Abstract
Cultural Identity, Archaeology, and the Amorites of the Early Second Millennium BCE:
An Analytical Paradigmatic Approach
by
Madeline Lawson Pruitt
Doctor of Philosophy in Near Eastern Studies
University of California, Berkeley
Professor Benjamin Porter, Co-Chair
Professor Aaron Brody, Co-Chair
Ancient Near Eastern textual sources portray the Amorites as a group that arose in the span of a century at the beginning of the second millennium BCE from being obscure pastoral nomads on the periphery of Mesopotamian civilization to establishing a dynasty that ruled the region for four hundred years. Yet, according to a commonly-held scholarly view, they left no archaeologically discernible cultural imprint. This paradoxical understanding contributes to widely varied speculations about the nature of their group identity and has generated a lack of consensus that impedes the development of further insights about the group and, consequently, other aspects of Ancient Near Eastern history and cultures.

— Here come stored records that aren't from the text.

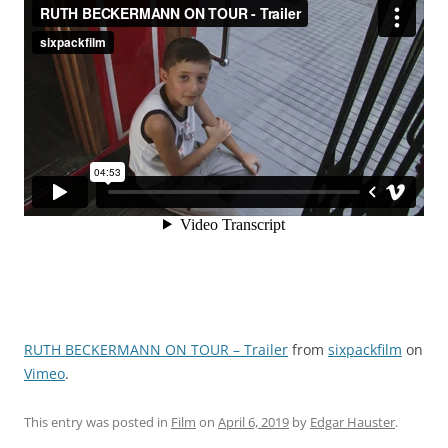
RUTH BECKERMANN ON TOUR – Trailer
from
sixpackfilm
on
Vimeo
.
This entry was posted in
Film
on
April 6, 2019
by
Edgar Hauster
.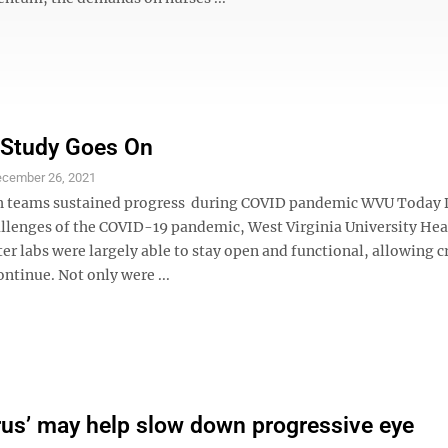
 Study Goes On
cember 26, 2021
h teams sustained progress during COVID pandemic WVU Today 
llenges of the COVID-19 pandemic, West Virginia University Hea
er labs were largely able to stay open and functional, allowing cr
ontinue. Not only were ...
rus’ may help slow down progressive eye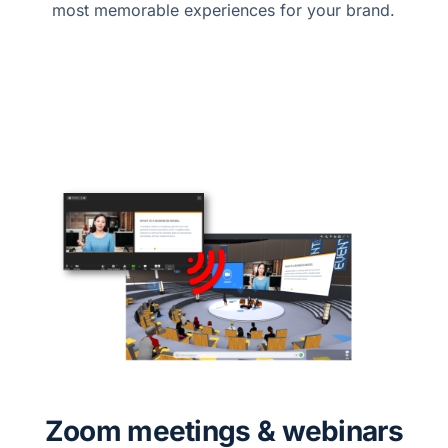
most memorable experiences for your brand.
Zoom meetings & webinars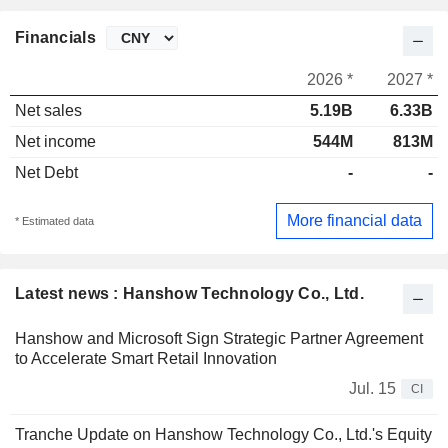
Financials
2026 *
2027 *
Net sales
5.19B
6.33B
Net income
544M
813M
Net Debt
-
-
More financial data
* Estimated data
Latest news : Hanshow Technology Co., Ltd.
Hanshow and Microsoft Sign Strategic Partner Agreement
to Accelerate Smart Retail Innovation
Jul. 15
CI
Tranche Update on Hanshow Technology Co., Ltd.'s Equity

The interpretation of archaeological evidence for cultural identity is in itself a problematized issue. Consideration of the factors involved in the Amorite scenario indicates the need for an analytical approach to cultural identity that will provide a foundation from which the multiple evidentiary dimensions can be considered on common ground. Drawing upon interdisciplinary insights from such fields as social psychology, cognitive science, and sociology, in addition to anthropology, this project develops a relational approach to identity at four levels—personal, individual, group, and categorical. From that perspective, cultural identity is found to be a categorical identification with a matrix of interrelated features that is greater than the sum of its constituent elements. In combination with the theoretical lenses of materiality, social memory, and landscape theory from the social archaeology toolkit, the Self Other approach advanced in this thesis allows the various compositional aspects of cultural identity to be analyzed holistically. It provides a framework through which the textual, visual, and material evidence can be considered in light of the underlying identity processes at work. In application to the singularly complex Amorite paradox, the efficacy of the framework is validated by revealing—on an analytical basis grounded in established theory and methods—that there is more than sufficient evidence for viewing the Amorites as an ethnic group.
These results, which are derived from applying the paradigm to the data set of Amorite identity markers, provide a starting point for more contextualized studies of the evidence from specific sites and assemblages in both synchronic and diachronic cases. The paradigm is proposed as an analytical tool that will allow for a grounded commonality that can move the field closer toward consensus and to continued advancements in understanding the history of the Ancient Near East. Additionally, it has the potential to facilitate research into the cultural identity of other groups in different places and times.